Find the lines below that contain the string "labels". Copy each one.

---------- Task data

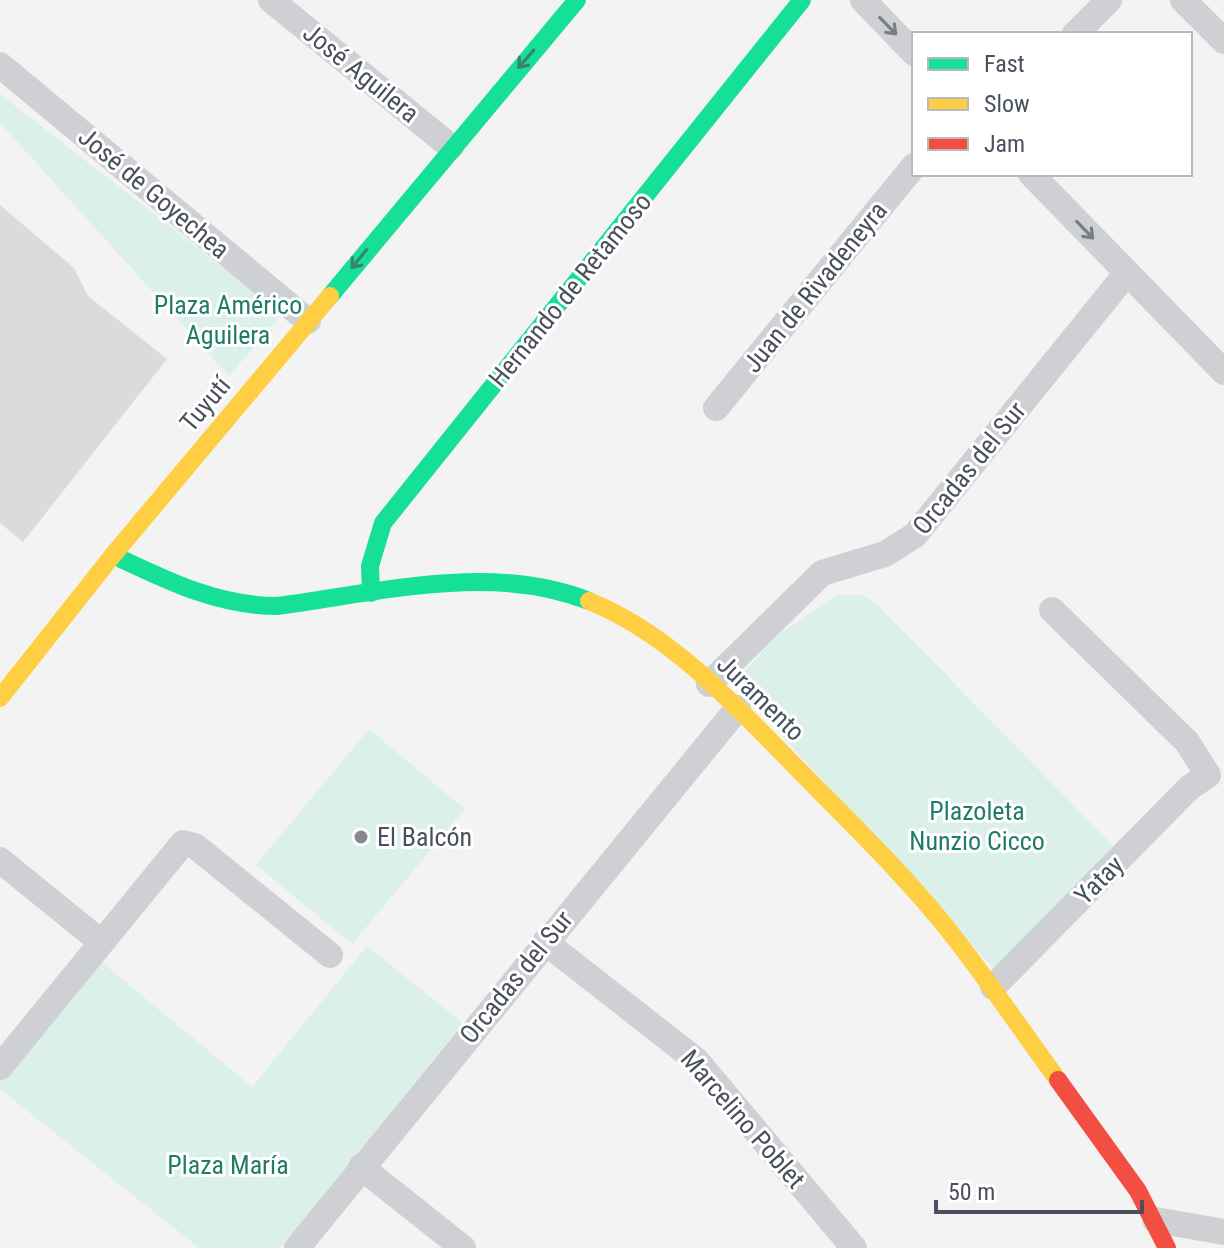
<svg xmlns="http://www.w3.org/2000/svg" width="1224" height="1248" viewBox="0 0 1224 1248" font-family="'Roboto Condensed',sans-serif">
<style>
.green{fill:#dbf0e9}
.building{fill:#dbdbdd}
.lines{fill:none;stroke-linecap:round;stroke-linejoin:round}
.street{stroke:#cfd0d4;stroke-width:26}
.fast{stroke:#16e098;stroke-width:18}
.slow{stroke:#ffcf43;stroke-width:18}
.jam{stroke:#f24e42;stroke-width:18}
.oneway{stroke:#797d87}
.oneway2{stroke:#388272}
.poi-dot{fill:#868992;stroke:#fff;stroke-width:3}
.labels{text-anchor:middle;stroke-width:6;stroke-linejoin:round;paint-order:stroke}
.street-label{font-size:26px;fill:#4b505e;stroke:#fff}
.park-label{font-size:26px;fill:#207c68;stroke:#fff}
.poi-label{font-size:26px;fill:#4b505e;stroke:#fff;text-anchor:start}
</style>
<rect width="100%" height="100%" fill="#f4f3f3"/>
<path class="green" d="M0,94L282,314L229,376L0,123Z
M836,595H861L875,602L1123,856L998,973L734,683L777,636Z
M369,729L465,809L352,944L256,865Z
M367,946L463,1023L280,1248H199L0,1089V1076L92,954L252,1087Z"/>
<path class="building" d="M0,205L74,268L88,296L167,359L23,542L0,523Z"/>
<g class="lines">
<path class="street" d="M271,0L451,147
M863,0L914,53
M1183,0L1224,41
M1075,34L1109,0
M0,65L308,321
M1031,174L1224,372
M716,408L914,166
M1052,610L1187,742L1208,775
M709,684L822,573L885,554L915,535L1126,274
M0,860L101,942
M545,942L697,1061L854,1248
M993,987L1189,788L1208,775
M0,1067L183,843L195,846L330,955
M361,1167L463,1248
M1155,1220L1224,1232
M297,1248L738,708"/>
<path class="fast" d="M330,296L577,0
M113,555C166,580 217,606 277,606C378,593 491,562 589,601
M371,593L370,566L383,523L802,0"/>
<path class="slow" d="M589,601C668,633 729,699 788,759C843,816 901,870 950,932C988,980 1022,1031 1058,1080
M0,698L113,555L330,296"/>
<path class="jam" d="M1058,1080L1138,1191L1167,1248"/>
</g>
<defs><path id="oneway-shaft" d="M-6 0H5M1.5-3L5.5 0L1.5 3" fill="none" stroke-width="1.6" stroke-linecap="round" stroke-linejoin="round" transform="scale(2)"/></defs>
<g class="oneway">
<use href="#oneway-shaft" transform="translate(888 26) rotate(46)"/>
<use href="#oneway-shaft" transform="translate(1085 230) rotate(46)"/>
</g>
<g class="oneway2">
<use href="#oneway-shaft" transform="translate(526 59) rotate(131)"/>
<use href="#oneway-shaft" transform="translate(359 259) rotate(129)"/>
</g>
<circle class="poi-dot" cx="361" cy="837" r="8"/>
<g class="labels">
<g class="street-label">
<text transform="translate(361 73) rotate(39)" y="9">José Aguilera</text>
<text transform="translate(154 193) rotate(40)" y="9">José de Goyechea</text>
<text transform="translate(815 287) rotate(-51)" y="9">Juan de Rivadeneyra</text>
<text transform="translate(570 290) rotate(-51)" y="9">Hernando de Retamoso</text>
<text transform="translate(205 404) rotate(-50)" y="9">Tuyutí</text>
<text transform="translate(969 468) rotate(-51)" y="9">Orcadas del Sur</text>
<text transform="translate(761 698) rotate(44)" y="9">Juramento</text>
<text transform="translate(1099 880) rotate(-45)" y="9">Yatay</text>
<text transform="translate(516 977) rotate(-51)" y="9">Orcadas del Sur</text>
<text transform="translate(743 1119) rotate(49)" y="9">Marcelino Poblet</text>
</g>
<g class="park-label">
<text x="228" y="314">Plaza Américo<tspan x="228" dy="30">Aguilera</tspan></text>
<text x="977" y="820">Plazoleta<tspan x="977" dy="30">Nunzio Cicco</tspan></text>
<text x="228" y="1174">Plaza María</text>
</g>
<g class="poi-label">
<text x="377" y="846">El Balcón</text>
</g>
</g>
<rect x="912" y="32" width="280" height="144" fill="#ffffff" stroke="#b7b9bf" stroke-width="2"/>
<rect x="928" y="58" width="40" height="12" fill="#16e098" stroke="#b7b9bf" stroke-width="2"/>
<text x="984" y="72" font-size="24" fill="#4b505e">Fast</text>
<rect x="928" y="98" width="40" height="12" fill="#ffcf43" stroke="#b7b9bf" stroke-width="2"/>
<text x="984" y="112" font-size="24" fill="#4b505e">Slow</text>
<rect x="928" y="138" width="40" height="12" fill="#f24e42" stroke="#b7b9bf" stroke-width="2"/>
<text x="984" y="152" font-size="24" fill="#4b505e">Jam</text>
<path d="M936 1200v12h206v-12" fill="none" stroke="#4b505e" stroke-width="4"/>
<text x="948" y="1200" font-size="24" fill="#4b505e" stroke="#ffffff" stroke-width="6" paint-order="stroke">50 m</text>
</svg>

--------------------

→ **Task solution**
.labels{text-anchor:middle;stroke-width:6;stroke-linejoin:round;paint-order:stroke}
<g class="labels">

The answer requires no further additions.